Problems:
(1) In the blog post about the blocked ear and the Big Day Out, how much did the home remedy cost?
(2) Continue the blog post about the blocked ear and the Big Day Out from its final sentence.

Selected text:
Monday, January 23, 2006

I am just a modern guy, I've never had it in the ear before…
.. not til last Friday, anyway. I've got the day off work, ready for the Big Day Out, 'cept I've had a blocked ear all week and can't hear properly. So it's 8.15am, and I'm at the doctors getting my ear syringed. This procedure is slightly disturbing and rather unpleasant (warm water pushed into your ear via syringe), but will be worth it to be able to hear with two ears instead of one and a half.

This process goes on for half an hour, with no noticeable results. Then the nurse gives me a recipe to try at home, with bicarbonate of soda (the doctor gave me some drops earlier in the week, also ineffective). So, I go to the supermarket and buy some baking soda, give it a try (I'll give you the recipe if you like). And what do you know, I can hear again! That delightful home remedy cost a grand total of $1.67, which was a lot cheaper than that trip to the doctor. And then it's off to catch a bus to Ericcson Stadium.

First up, my friend and I (Hi, Ria!) check out the Greenhornes. All I know of their music is a few charming indie rock tunes on the Broken Flowers soundtrack, but they rock out in a sixties/Kink/Yardbirds kinda way, and we decide their bass player is the spitting image of Austin Powers, but nerdier.

We're strolling past the St Johns setup behind the grandstand, and they've got ear plugs there – overhear a young fellow walk past the St Johns then double back to grab some. But he sees they are charging a dollar a pop, and decides against it – "I don't care about my hearing THAT much".

Source material:

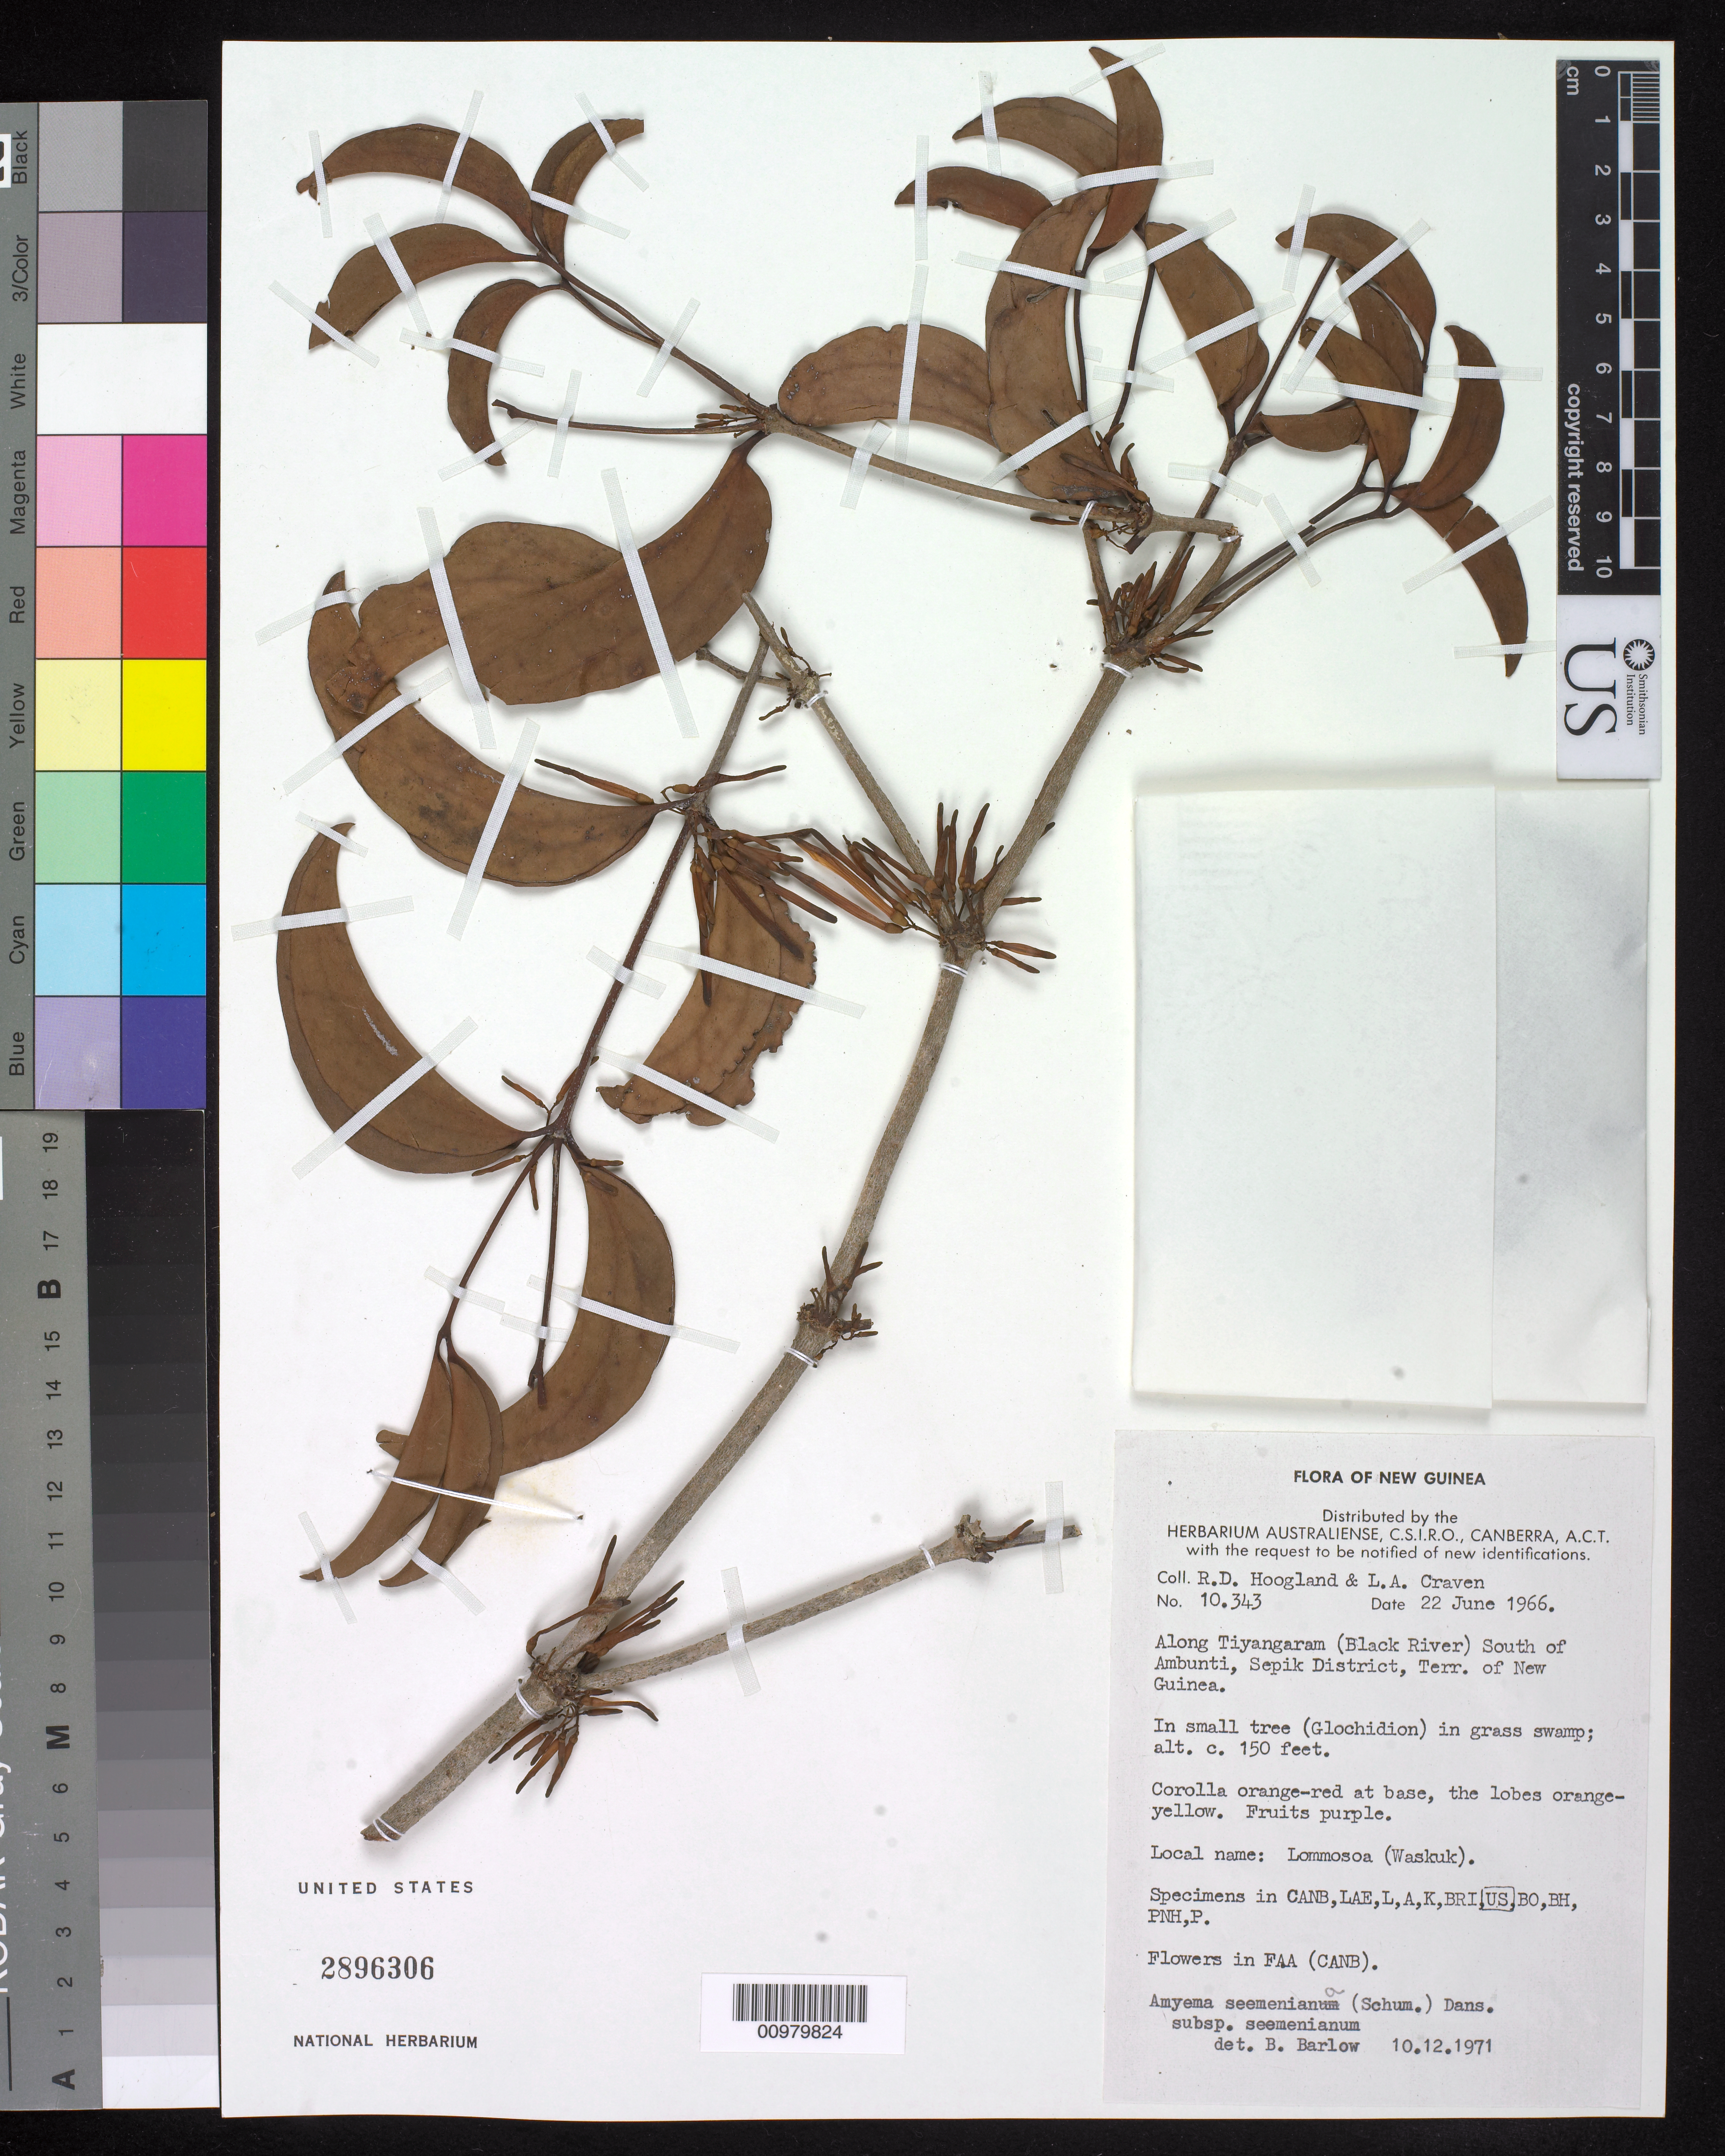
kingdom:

Results in order:
(1) $1.67

(2)
Catch Pluto getting all arty on the main stage – they are a fine band but their songs don't seem to carry in that kind of space, unlike say, Shihad. Not stadium rock material, methinks. Could be proven wrong at a later date tho.

We venture into the Boiler Room, that hideous car park with a tent over it. US boho-hiphop MC Edan is getting into it, but he's battling technical problems, getting his gear to work, so he tells the crowd "We're gonna freeform, and I'm totally comfortable with that and I hope you are too".

He and fellow MC Daga went at it, swapping lyrics line for line acapella style, then Edan started up on the turntables, cutting between two copies of the same record with one hand, while holding the mic with the other hand and rapping over the top, which was a very impressive feat, and if the lighting had been better you could have seen it too. When Edan dropped a beat then wandered over to the other side of the stage, he disappeared into the shadows. This problem plagued his entire set, til the last few tunes when the lighting guy stopped texting on his cellphone and looked at the stage (or maybe he was asleep) and turned on a few lights that weren't wild-dance-party-trippy lights.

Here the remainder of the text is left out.